_Document passage_

#####

Indexes issues from Atlassian Jira projects.

Example:

crawlers:
  jira_issues:
    module: crawler.jira.main.run
    parameters:
      projects: [PROJ1, PROJ2]
      credentials:
        server: https://mycompany.atlassian.net
        bearer_token: your-token

Parameters:

Parameter	Default	Description
`projects`	`[]`	List of project keys (empty = all projects)
`credentials`	Required	Authentication (see below)
`lookback_period_days`	`1095` (3 years)	How many days to look back for issues
`max_issues`	`10000`	Maximum number of issues to fetch

Credentials Options: - Bearer token: {server, bearer_token} - Basic auth: {server, basic_username, basic_password} - Optional: proxies for proxy configuration

Local Files

Indexes files from local filesystem directories.

Example:

crawlers:
  local_docs:
    module: crawler.files.main.run
    parameters:
      source: docs/
      public_url: https://mycompany.com/docs/

Parameters:

Parameter	Default	Description
`source`	Required	Path to source directory (relative to files volume)

#####

_Supplied data_
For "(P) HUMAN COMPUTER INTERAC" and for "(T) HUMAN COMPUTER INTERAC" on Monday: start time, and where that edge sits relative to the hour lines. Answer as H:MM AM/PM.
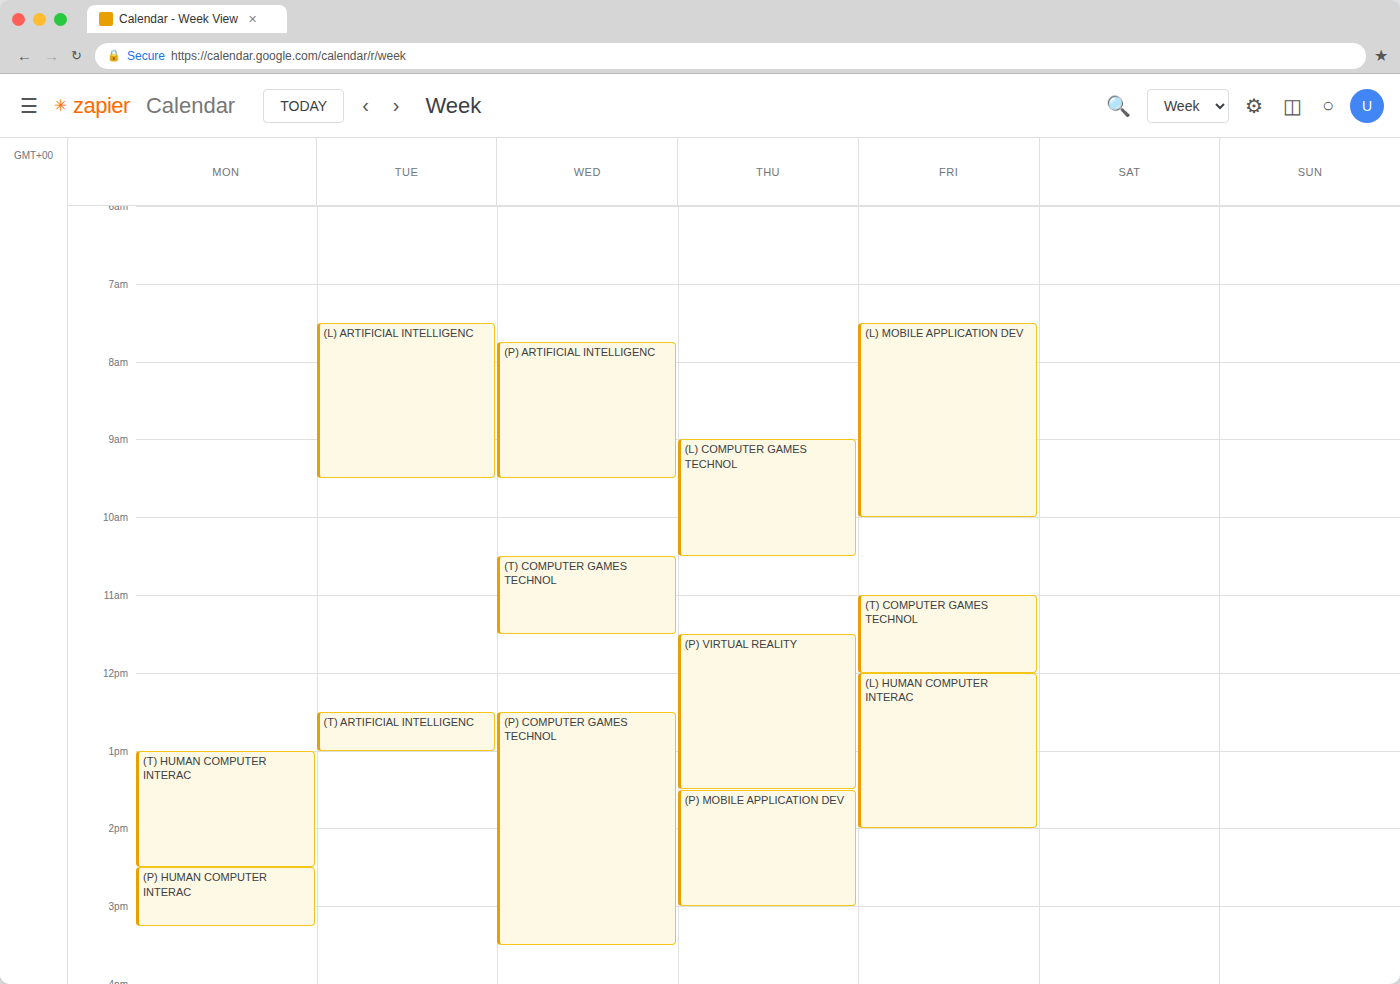
"(P) HUMAN COMPUTER INTERAC": 2:30 PM, halfway between the 2 PM and 3 PM lines. "(T) HUMAN COMPUTER INTERAC": 1:00 PM, exactly on the 1 PM line.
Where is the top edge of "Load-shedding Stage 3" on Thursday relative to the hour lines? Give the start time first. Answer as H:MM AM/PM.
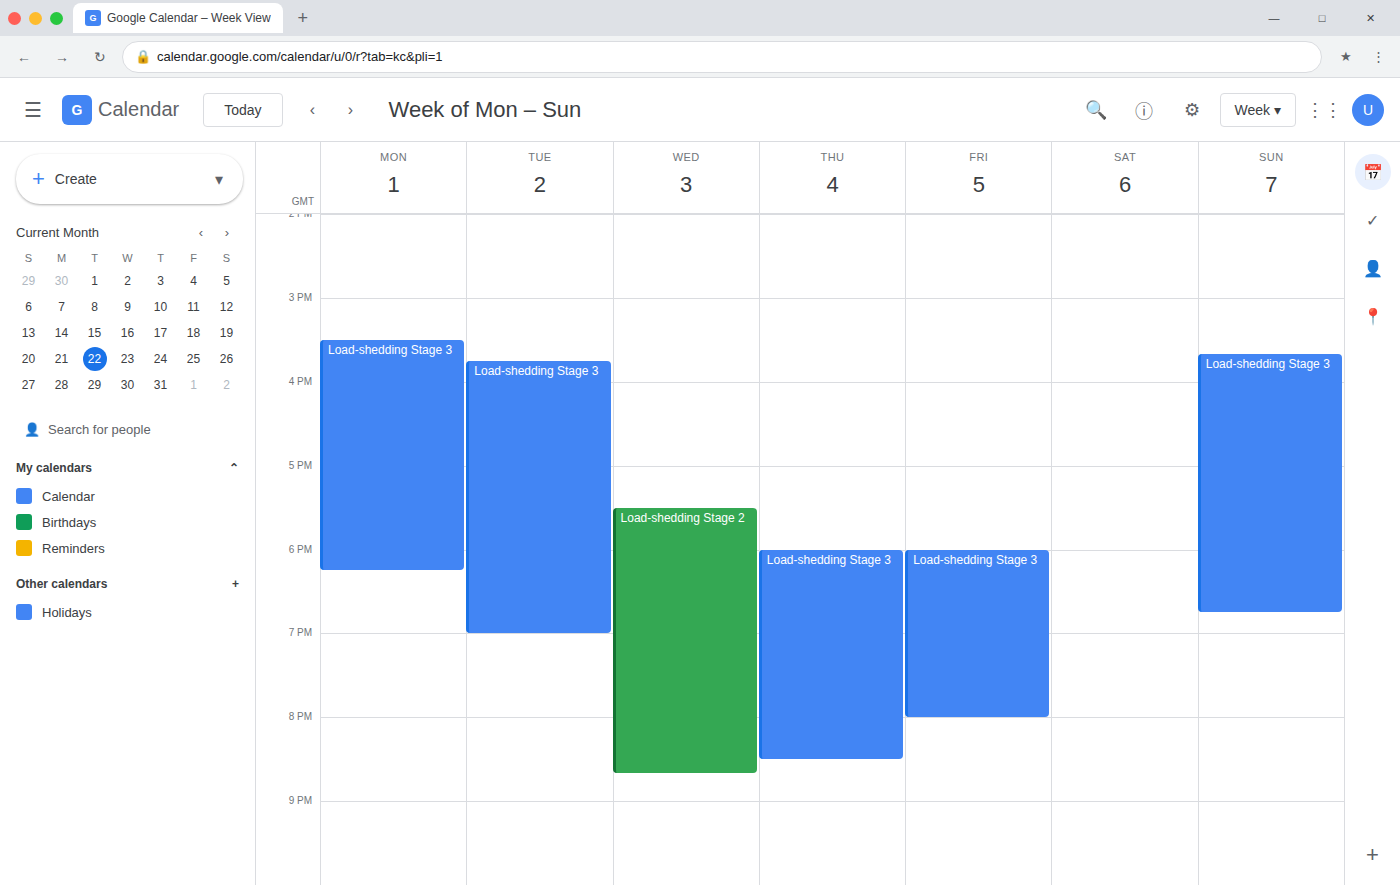
6:00 PM -- exactly on the 6 PM line.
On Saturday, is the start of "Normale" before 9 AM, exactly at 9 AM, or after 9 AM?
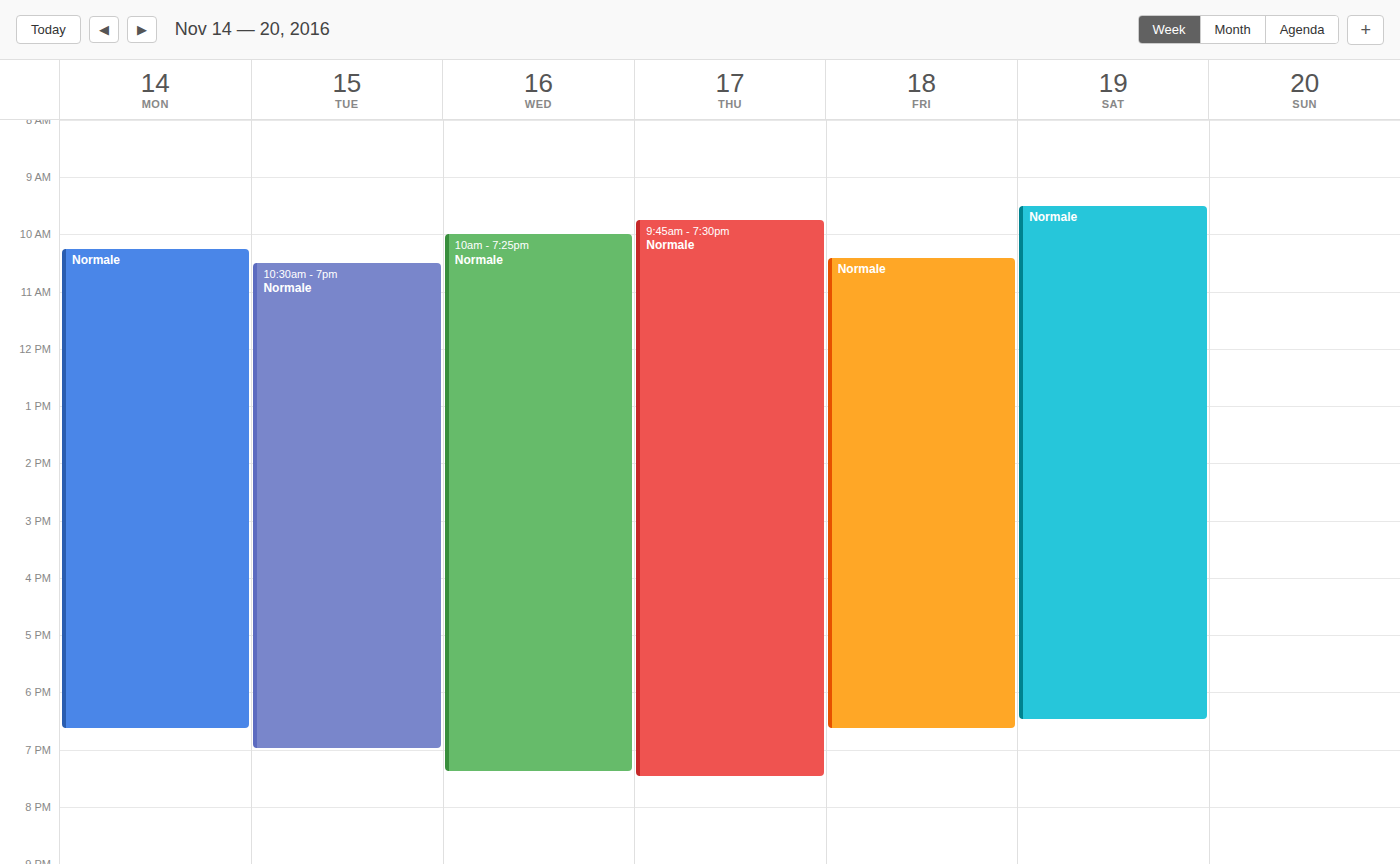
9:30 AM -- after 9 AM, 30 minutes below the 9 AM line.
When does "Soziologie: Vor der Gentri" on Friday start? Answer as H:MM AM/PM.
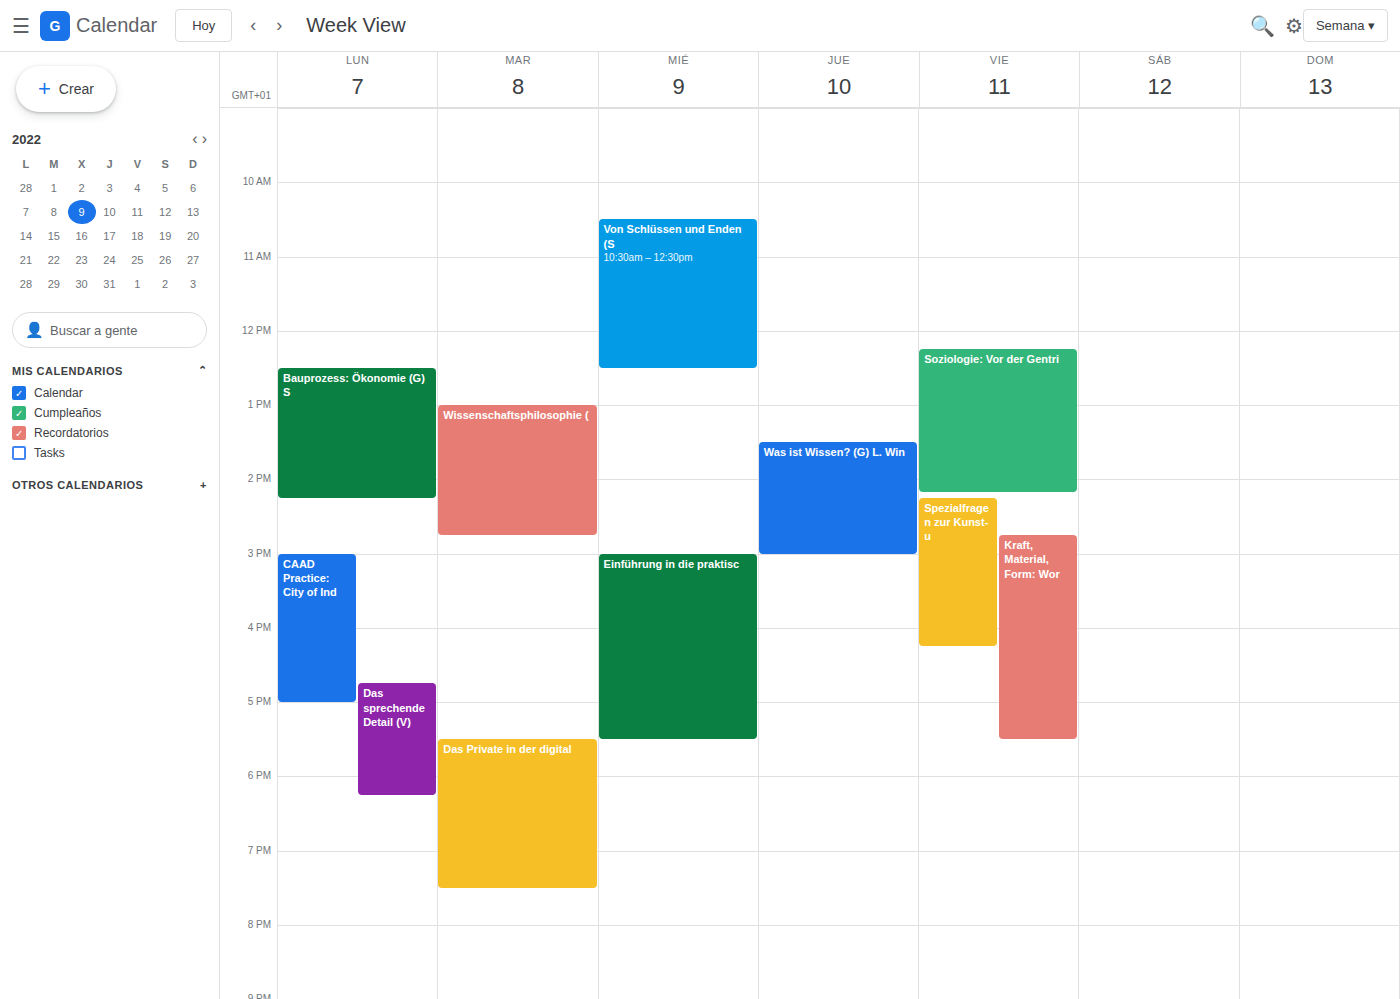
12:15 PM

#####

_Tasks to complete_
**1)** Return the passage of the crawler documentation that begins at the words "Credentials Options: - Bearer" and stops after the words "local filesystem directories.".
**2)** Retype the listing without changes, from the line that has "Where is the" through the last line of the listing, and omit the pictures.
The crawler documentation and the listing have nothing to do with each other.

_Solutions in order_
**1)**
Credentials Options: - Bearer token: {server, bearer_token} - Basic auth: {server, basic_username, basic_password} - Optional: proxies for proxy configuration

Local Files

Indexes files from local filesystem directories.

**2)**
Where is the top edge of "Load-shedding Stage 3" on Thursday relative to the hour lines? Give the start time first. Answer as H:MM AM/PM.
6:00 PM -- exactly on the 6 PM line.
On Saturday, is the start of "Normale" before 9 AM, exactly at 9 AM, or after 9 AM?
9:30 AM -- after 9 AM, 30 minutes below the 9 AM line.
When does "Soziologie: Vor der Gentri" on Friday start? Answer as H:MM AM/PM.
12:15 PM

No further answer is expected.